Prompt:
Give back an exact copy of the lines in the records below, from the line that has "(750, 194) none -> (241, 1072) //" through the line that has "(698, 582) none", and nothing besides.

Source material:
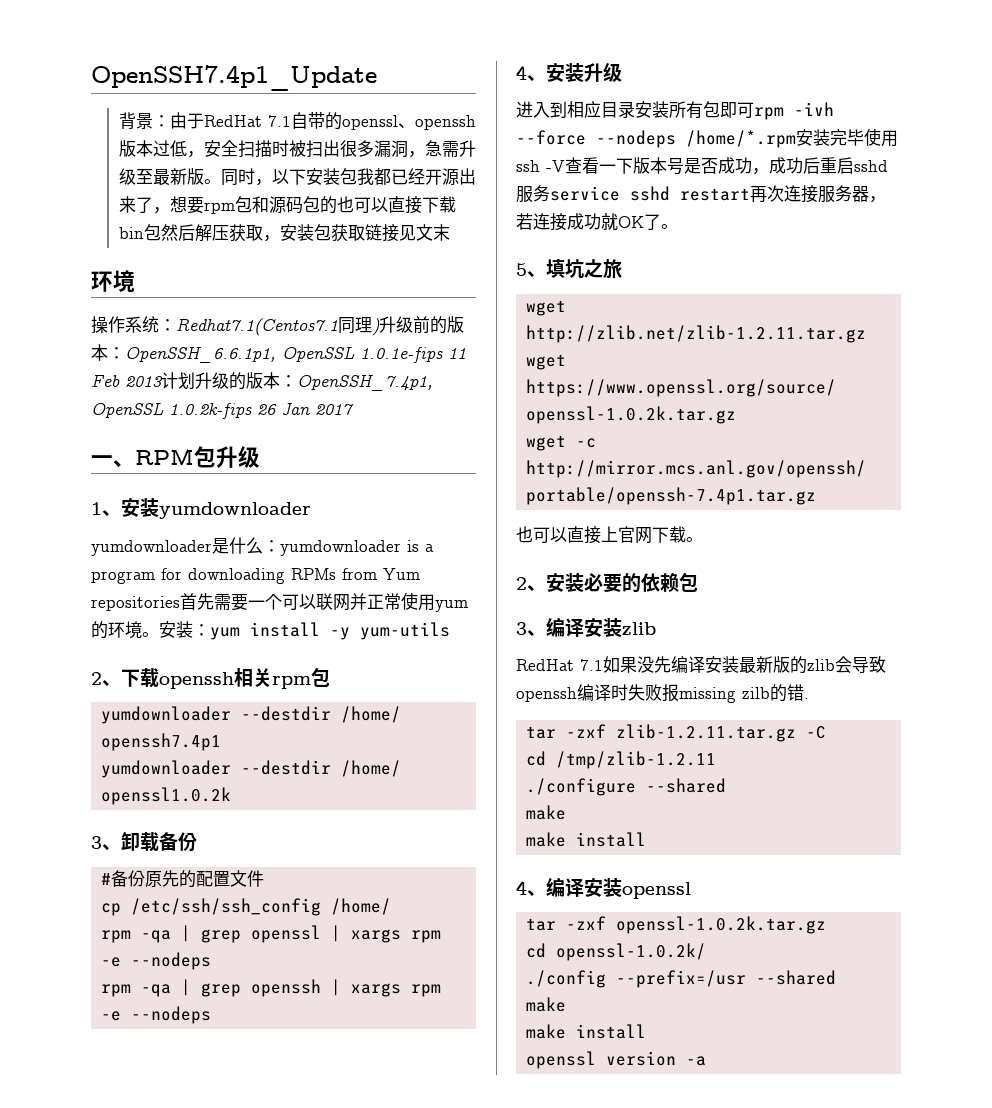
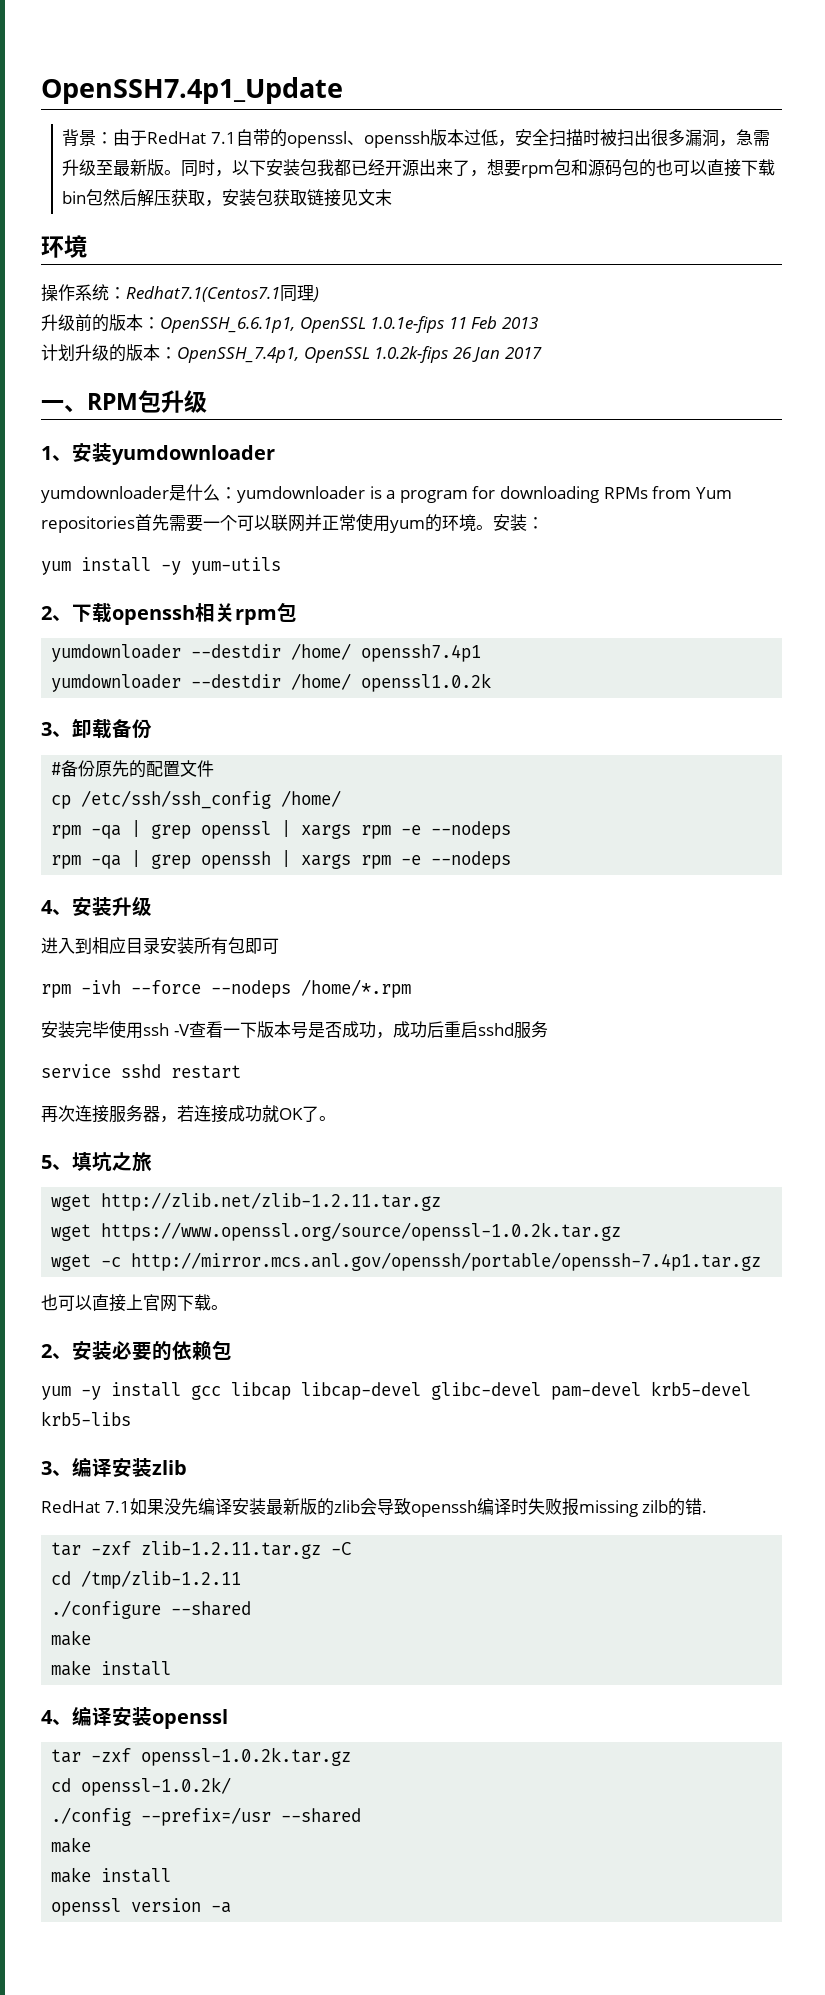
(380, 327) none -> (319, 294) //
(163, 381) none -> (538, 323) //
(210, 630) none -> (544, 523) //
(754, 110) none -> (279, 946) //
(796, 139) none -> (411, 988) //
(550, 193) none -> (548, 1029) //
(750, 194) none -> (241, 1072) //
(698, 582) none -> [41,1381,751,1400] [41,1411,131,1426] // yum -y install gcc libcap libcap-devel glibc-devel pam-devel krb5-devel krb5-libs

==

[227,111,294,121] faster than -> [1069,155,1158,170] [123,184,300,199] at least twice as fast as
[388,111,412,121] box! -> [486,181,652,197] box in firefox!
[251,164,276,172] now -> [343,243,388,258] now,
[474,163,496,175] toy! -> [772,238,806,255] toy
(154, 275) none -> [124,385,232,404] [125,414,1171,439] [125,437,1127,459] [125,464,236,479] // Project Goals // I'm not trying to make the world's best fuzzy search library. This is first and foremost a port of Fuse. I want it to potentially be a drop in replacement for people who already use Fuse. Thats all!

--

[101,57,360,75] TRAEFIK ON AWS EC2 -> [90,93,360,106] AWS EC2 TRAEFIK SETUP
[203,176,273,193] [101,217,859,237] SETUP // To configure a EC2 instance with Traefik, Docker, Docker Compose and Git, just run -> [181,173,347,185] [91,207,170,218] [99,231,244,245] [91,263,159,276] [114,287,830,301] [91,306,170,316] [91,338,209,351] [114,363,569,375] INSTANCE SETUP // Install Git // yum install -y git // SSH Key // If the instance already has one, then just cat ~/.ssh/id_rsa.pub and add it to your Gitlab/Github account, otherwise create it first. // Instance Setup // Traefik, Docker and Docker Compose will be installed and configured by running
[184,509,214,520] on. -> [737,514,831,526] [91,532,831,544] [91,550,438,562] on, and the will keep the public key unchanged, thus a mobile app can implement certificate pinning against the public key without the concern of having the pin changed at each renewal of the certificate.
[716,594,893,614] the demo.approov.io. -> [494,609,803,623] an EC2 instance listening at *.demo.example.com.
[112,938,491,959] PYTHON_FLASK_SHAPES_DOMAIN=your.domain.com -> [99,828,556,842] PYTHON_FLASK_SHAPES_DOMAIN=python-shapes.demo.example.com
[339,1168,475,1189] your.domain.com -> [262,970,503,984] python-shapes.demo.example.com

Reply to the exercise:
(750, 194) none -> (241, 1072) //
(698, 582) none -> [41,1381,751,1400] [41,1411,131,1426] // yum -y install gcc libcap libcap-devel glibc-devel pam-devel krb5-devel krb5-libs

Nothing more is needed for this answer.